Heya. Feeling better,…

Heya. Feeling better, though still a bit overwhelmed. I've been asking my writer groups for advice and they've been giving me publishers, so I guess the next step is to put the names in a list and draft a proposal. It just feels so arrogant -- saying, "I think you should publish my stories and poems 'cause I think they're good and I think they'd sell." I guess it's no more than what I've done sending stories to magazines, but it just feels so much bigger...

I was feeling so down yesterday that I not only skipped dance class but had dinner at MacDonald's. Paying for it now, as I don't feel nearly as healthy as I should. I should know better. Oh well -- everyone slides sometimes.

Found some inspirational reading at Border's yesterday, from a book by Bonnie Friedman called Writing Past Dark. (Also sat there and read the new Tanya Huff book, No Quarter -- much fun. :-) Here's a sample:


"'Why do we seek fame?' a student asks the spiritual teacher Krishnamurti, according to a book entitled Think on These Things.

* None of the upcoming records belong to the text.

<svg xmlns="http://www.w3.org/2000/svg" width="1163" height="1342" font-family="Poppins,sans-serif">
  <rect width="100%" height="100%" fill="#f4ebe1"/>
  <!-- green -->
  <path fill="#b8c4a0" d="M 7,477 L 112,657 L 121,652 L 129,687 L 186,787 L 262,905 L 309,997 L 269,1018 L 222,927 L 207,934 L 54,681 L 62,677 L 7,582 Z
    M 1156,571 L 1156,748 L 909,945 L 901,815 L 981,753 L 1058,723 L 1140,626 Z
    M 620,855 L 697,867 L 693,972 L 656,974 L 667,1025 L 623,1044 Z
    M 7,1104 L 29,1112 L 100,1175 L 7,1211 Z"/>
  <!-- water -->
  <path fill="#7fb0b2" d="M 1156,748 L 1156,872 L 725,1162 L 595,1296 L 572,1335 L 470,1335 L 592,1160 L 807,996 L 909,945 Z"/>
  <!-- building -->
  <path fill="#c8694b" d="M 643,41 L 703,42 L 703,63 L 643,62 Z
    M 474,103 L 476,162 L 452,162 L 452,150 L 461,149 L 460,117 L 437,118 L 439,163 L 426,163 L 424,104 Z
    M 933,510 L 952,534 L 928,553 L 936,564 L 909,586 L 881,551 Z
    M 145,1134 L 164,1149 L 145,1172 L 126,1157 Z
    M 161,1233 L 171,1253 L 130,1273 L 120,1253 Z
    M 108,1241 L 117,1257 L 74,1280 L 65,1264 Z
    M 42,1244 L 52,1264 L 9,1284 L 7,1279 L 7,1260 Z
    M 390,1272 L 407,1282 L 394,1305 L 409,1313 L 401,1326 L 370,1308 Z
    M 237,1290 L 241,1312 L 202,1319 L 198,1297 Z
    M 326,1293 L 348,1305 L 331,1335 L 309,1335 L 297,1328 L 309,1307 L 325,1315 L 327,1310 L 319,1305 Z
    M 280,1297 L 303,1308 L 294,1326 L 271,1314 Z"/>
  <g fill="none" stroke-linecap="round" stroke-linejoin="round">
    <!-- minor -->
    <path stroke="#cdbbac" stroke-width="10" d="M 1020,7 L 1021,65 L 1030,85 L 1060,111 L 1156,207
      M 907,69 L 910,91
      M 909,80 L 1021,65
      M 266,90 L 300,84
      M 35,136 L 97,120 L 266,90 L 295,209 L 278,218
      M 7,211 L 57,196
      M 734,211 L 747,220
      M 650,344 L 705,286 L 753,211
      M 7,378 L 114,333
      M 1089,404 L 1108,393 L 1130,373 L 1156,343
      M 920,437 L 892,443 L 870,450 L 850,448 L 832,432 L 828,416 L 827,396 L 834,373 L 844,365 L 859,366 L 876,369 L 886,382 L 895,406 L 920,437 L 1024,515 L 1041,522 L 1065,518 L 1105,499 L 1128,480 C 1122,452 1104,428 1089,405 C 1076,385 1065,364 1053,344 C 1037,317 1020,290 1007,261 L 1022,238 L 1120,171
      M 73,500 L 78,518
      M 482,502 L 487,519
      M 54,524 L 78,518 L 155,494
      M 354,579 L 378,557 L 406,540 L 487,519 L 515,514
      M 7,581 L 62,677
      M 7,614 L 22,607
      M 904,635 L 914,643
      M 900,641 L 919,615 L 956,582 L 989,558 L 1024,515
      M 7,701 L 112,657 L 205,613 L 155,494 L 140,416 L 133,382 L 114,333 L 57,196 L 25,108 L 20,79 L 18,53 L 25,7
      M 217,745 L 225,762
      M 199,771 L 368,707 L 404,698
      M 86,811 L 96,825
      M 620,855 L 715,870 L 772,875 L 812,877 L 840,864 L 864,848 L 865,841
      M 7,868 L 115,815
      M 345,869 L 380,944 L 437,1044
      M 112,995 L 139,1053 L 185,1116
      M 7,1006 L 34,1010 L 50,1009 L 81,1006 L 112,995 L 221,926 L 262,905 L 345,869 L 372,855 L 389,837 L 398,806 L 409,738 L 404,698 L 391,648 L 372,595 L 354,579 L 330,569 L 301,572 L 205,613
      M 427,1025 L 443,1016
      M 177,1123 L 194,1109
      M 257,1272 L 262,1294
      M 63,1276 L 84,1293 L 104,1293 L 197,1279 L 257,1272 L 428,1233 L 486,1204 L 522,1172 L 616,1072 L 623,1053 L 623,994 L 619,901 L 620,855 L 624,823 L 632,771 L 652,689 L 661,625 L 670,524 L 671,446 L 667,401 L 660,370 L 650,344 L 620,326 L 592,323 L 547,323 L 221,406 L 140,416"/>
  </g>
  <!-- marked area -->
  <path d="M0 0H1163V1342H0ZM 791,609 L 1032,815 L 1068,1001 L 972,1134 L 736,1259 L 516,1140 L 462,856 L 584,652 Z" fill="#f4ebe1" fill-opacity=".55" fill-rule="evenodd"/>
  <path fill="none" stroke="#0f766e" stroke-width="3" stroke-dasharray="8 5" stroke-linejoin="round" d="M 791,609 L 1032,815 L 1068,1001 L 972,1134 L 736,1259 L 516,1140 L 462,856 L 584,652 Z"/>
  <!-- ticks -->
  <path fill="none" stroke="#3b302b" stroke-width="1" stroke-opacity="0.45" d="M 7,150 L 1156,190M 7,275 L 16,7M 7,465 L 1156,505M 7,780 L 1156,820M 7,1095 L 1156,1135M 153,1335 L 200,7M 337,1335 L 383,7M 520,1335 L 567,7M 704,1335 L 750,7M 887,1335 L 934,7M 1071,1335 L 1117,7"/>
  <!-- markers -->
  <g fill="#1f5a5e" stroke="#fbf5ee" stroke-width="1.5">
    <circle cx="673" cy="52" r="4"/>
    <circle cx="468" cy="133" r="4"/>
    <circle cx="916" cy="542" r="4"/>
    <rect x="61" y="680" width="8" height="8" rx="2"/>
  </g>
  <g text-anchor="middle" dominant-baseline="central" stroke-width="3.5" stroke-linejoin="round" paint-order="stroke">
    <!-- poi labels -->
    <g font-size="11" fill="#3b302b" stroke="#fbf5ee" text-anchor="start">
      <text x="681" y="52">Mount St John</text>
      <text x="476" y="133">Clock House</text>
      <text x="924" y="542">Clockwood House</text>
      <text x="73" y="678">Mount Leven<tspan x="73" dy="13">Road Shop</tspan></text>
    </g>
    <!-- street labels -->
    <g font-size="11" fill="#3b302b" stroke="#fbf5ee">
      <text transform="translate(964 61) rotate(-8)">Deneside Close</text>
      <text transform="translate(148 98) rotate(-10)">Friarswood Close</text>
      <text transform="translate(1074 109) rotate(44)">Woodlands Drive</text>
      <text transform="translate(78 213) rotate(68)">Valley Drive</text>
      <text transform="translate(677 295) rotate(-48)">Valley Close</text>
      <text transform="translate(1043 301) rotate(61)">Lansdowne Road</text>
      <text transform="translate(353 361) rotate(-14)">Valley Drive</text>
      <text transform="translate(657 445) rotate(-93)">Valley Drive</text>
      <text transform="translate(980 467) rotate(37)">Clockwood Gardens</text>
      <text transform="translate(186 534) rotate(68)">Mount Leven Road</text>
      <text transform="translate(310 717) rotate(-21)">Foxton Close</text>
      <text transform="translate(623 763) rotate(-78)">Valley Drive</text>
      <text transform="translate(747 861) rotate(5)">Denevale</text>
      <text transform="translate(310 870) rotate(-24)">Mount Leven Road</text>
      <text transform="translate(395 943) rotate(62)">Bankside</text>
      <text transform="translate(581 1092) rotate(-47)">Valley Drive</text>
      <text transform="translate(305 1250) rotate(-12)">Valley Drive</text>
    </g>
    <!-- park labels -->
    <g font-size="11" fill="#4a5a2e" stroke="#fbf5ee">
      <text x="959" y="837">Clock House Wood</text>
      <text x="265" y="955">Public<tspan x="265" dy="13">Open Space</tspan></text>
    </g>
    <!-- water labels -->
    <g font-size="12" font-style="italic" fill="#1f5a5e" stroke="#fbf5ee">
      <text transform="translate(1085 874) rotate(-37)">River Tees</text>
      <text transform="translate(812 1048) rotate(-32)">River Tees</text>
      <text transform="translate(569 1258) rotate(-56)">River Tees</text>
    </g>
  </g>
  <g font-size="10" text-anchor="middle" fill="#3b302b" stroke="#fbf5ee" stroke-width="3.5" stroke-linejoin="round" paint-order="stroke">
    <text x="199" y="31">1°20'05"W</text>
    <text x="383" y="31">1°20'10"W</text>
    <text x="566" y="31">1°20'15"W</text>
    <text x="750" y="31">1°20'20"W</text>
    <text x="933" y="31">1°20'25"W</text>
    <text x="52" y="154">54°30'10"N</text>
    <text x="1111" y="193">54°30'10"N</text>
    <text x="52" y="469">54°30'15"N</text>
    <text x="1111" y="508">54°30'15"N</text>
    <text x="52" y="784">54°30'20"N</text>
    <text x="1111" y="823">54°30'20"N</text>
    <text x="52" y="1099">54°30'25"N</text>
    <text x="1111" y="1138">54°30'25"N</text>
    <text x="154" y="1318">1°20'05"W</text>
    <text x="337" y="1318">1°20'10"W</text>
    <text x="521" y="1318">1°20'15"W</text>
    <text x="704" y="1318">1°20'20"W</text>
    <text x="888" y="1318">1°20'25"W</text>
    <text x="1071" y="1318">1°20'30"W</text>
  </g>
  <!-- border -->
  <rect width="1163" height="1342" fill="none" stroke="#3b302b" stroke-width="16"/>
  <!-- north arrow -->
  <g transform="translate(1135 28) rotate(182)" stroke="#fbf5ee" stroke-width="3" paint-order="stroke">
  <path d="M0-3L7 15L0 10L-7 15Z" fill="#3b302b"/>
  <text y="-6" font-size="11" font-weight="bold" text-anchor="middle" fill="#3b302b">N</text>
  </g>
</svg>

'Have you ever thought about it?' he responds. "We want to be famous as a writer, as a poet, as a painter, as a politician, as a singer, or what you will. Why? Because we really don't love what we are doing. If you loved to sing, or to paint, or to write poems -- if you really loved it -- you would not be concerned with whether you are famous or not...Our present education is rotten because it teaches us to love success and not what we are doing. The result has become more important than the action.

'You know,' he continues, 'It is good to hide your brilliance under a bushel, to be anonymous, to love what you are doing and not to show off. It is good to be kind without a name. That does not make you famous, it does not cause your photograph to appear in the newspapers. Politicians do not come to your door. You are just a creative human being living anonymously, and in that there is richness and great beauty.'

"Just one thing saves me from envy: returning to my work. My desk is a quiet place. My hours there are like panes of clear glass. I sit down and try to hear my characters....Theirs is a separate world that waits while I rush about, fixing meals, making beds, getting jealous and unjealous and maybe jealous again....

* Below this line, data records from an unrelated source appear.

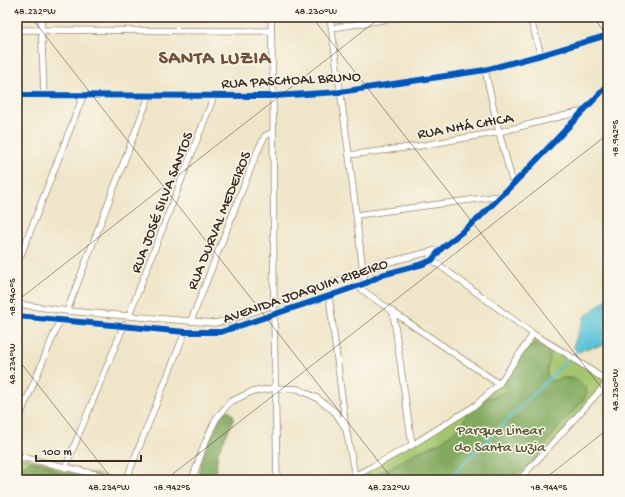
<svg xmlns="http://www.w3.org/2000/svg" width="625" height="497" viewBox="0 0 625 497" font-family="'Gochi Hand',sans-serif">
<rect width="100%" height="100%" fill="#fbf7ec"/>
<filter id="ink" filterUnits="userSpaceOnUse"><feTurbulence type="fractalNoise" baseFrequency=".025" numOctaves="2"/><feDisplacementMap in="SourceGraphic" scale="8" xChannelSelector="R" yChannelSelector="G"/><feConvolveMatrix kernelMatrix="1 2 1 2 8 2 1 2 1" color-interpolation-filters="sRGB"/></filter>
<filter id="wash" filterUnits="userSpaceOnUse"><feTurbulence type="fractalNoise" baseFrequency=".012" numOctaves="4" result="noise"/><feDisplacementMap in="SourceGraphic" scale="16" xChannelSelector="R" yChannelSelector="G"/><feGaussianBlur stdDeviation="0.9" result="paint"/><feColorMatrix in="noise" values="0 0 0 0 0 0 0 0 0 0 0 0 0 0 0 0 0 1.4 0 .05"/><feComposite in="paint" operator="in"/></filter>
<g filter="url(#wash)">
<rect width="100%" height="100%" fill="#efe5c8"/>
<g fill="#a3c46c" stroke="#6f7745">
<path d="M533,334L608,382L519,480H345L355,476L476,405L499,384Z"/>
<path d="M17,456L121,480H17Z"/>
</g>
<g fill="#82aa60" stroke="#5e6a3f">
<path d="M535,343C568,354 535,369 552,381C556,381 560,378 565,378C574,377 585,382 587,391L584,400L562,423L548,441L543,450L529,467L511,476L506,480H362L389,468L415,453L439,443L460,427L468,412L487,398L496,396L504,392L506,388L505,381L519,358Z"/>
<path d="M228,410L234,416L233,421L218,452L216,470L211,480H197C201,462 212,420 228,410Z"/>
<path d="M30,461L47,465L59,472L72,473L95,480H17V465L24,466Z"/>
</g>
<path fill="#5bc4d7" stroke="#4b777a" d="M608,299V344C599,348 587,346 579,352L574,348V344L585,317L600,304Z"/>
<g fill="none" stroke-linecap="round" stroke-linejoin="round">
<path stroke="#5bc4d7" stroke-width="2" d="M447,480L579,349"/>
</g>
</g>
<g filter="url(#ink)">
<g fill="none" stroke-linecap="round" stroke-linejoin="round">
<defs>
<g id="street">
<path d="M41,17L44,95"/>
<path d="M271,17L273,96L274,316L277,480"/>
<path d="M330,17L349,155L363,272L366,283"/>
<path d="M530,17L541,55"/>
<path d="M332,28L401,17"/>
<path d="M17,30L271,31"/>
<path d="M485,70L499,132L513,184"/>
<path d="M17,95L273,96L340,92L485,70L541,55L608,35"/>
<path d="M349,155L419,146L499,132L583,111"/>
<path d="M357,215L500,196"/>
<path d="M430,257L432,260L533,334L567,354L608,382"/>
<path d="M17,265L83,96"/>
<path d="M357,286L393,312L499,384"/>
<path d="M329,296L346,429L355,476"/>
<path d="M17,304L67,311L214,323L226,321L274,305L381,264L441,249"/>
<path d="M67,311L149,96"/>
<path d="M393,312L412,445"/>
<path d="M129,315L214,96"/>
<path d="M17,316L185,332H221L329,296L366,283L382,275L423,264L432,260L441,249L479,218L530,167L608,85"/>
<path d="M191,321L257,152L265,136L273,132"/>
<path d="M17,423L60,320"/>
<path d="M17,456L121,480"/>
<path d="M65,468L124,325"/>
<path d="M126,480L185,332"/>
<path d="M192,480L204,445L216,419L230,402L251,392L275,388L298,389L317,398L335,412L346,429"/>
<path d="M345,480L355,476L412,445L476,405L499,384L533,334"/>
<path d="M519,480L608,382"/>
<path d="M603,480L608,474"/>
</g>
</defs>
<use href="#street" stroke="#958873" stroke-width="7"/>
<use href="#street" stroke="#fff" stroke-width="5.5"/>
<defs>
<g id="cycleway">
<path d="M17,95L273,96L340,92L485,70L541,55L608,35"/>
<path d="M17,316L185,332H221L329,296L366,283L382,275L423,264L432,260L441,249L479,218L530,167L608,85"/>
</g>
</defs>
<use href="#cycleway" stroke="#fbf7ec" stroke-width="8"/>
<use href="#cycleway" stroke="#0057b8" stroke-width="6"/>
</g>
</g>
<path fill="none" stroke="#3b2a1e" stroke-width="1" stroke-opacity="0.45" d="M31,17L393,480M312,17L608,396M593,17L608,37M17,301L381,17M17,358L113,480M165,480L608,134M543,480L608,429"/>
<g text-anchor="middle" stroke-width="3" stroke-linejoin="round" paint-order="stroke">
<g font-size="15" fill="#3b2a1e" stroke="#fbf7ec">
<text transform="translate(291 79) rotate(-3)" y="5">RUA PASCHOAL BRUNO</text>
<text transform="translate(465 125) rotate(-10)" y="5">RUA NHÁ CHICA</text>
<text transform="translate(161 202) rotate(-69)" y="5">RUA JOSÉ SILVA SANTOS</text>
<text transform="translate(218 220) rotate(-68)" y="5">RUA DURVAL MEDEIROS</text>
<text transform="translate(305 290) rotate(-19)" y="5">AVENIDA JOAQUIM RIBEIRO</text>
</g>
<g font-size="15" fill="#5a5835" stroke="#fbf7ec">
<text x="500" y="434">Parque Linear<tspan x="500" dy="17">do Santa Luzia</tspan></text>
</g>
<g font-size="19" font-weight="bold" letter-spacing="1" fill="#715138" stroke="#fbf7ec">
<text x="215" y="63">SANTA LUZIA</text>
</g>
</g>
<rect width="625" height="497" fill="none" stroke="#fbf7ec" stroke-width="44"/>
<path d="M36 455v6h105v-6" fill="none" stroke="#3b2a1e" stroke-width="2"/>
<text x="42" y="455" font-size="12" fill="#3b2a1e" stroke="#fbf7ec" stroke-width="3" paint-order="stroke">100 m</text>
<rect x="22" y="22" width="581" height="453" fill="none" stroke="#3b2a1e" stroke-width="1.5"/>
<g font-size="10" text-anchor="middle" fill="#3b2a1e">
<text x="35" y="14">48.232°W</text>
<text x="316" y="14">48.230°W</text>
<text transform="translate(614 138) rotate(-90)" y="4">18.942°S</text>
<text transform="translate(11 297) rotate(-90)" y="4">18.940°S</text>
<text transform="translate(11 364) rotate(-90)" y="4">48.234°W</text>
<text transform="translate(614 390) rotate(-90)" y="4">48.230°W</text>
<text x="109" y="490">48.234°W</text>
<text x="172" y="490">18.942°S</text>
<text x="389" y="490">48.232°W</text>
<text x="549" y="490">18.944°S</text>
</g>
</svg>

"Envy is a con man, a tugger at your sleeve, a knocker at your door. Let me in for just a moment, it says, for just one moment of your time. It claims to tell the truth; it craves attention. The more you listen to it, the more you believe, the more you think you must listen. You must get the info on who is out there, how young the competition is, where they've been reviewed, what they've won, and what that means about you. The antidote to envy is one's own work. Always one's own work. Not the thinking about it. Not the assessing of it. But the doing of it. The answers you want can come only from the work itself. It drives the spooks away."


Long, I know, but worth reading. Reminding me of uncomfortable truths. I am too fond of the spotlight, I think, and excuse myself by saying it's my nature. The lights are fine, as long as they don't get in the way of your work.